This study investigates the molecular mechanisms by which excessive autophagy exacerbates post-myocardial infarction heart failure(post-MI HF) through nuclear receptor coactivator 4 (NCOA4)-mediated ferritinophagy and ferroptosis.

Material and methods:
We developed a post-MI heart failure model in Sprague-Dawley rats via coronary artery ligation, alongside an in vitro heart failure model using hypoxia/reoxygenation-stimulated H9C2 cells. Intervention with rapamycin (autophagy activator), 3-methyladenine (autophagy inhibitor), desferrioxamine, and ferredoxin-1(ferroptosis inhibitors). Various techniques, including echocardiography, immunofluorescence colocalization, C11 BODIPY 581/591 staining, flow cytometry, transmission electron microscopy, western blotting, and RT-qPCR, were employed.

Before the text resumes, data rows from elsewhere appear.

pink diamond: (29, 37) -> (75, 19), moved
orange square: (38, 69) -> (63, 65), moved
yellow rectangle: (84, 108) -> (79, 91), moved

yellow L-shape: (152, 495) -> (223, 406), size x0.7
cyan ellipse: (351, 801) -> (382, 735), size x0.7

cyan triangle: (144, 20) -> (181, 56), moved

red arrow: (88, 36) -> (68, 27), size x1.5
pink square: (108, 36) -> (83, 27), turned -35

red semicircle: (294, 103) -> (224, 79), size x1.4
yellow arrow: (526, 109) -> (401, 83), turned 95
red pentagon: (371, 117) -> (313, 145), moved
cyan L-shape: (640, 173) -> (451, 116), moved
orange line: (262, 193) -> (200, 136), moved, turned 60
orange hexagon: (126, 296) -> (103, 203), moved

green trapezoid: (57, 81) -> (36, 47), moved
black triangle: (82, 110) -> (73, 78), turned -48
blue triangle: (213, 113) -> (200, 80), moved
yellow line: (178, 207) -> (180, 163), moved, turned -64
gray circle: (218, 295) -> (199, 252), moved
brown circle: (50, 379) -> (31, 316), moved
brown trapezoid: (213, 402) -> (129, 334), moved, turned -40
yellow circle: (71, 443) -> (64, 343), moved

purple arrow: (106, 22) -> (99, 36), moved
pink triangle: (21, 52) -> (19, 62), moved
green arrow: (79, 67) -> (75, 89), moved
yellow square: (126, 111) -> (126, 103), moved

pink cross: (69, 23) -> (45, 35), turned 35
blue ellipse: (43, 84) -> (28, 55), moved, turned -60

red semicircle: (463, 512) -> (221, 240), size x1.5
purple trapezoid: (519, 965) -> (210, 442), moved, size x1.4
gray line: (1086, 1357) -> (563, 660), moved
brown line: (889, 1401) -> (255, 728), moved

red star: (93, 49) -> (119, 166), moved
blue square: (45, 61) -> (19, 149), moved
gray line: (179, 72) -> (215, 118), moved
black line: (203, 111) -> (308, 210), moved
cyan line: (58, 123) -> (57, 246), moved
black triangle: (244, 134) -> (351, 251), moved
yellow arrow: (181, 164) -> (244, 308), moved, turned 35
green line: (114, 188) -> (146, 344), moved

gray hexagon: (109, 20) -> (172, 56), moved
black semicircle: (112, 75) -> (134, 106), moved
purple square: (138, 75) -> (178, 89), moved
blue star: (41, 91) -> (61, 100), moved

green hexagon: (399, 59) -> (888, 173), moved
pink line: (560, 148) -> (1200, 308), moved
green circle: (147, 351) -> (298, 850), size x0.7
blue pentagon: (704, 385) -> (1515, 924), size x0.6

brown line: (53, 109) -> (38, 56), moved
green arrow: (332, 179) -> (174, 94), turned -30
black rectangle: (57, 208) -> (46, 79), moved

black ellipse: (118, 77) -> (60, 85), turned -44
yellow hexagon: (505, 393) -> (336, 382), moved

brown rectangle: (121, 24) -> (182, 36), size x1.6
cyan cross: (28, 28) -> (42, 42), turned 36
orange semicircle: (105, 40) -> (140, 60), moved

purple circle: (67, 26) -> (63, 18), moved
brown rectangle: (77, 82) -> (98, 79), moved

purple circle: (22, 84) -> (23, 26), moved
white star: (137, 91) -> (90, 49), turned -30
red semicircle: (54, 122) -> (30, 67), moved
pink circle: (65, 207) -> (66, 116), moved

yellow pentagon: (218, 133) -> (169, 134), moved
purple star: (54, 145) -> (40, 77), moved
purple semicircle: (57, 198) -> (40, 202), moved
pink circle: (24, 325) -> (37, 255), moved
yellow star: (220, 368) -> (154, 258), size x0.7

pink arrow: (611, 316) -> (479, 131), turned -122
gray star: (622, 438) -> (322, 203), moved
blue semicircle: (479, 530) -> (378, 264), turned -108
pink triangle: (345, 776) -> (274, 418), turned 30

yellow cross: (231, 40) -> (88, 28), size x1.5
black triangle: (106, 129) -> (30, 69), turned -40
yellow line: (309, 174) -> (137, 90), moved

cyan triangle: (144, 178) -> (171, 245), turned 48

In vivo analyses revealed that NCOA4-mediated ferritinophagy and ferroptosis are significant in post-MI HF. Manipulating autophagy through rapamycin and 3-methyladenine influenced the expression of NCOA4 and glutathione peroxidase 4 (GPX4), subsequently affecting ferroptosis and modulating heart failure severity. Our in vitro experiments corroborated these findings, demonstrating that heightened autophagy amplifies NCOA4 expression, which in turn fosters ferroptosis and exacerbates myocardial injury. Interestingly, silencing of NCOA4 partially mitigated autophagy-induced iron deficiency, indicating a crucial intersection between autophagy and iron metabolism. Moreover, the cardioprotective effects observed following NCOA4 silencing were negated by concurrent GPX4 silencing.

Our findings elucidate that autophagy precedes NCOA4 in its regulatory pathway and directly influences ferritinophagy. Enhanced autophagy augments intracellular free iron and unstable iron pools, triggering lipid peroxidation through ferritinophagy, which promotes ferroptosis and impairs cardiac function. These insights offer a novel scientific basis for developing therapeutic strategies for heart failure post-MI HF.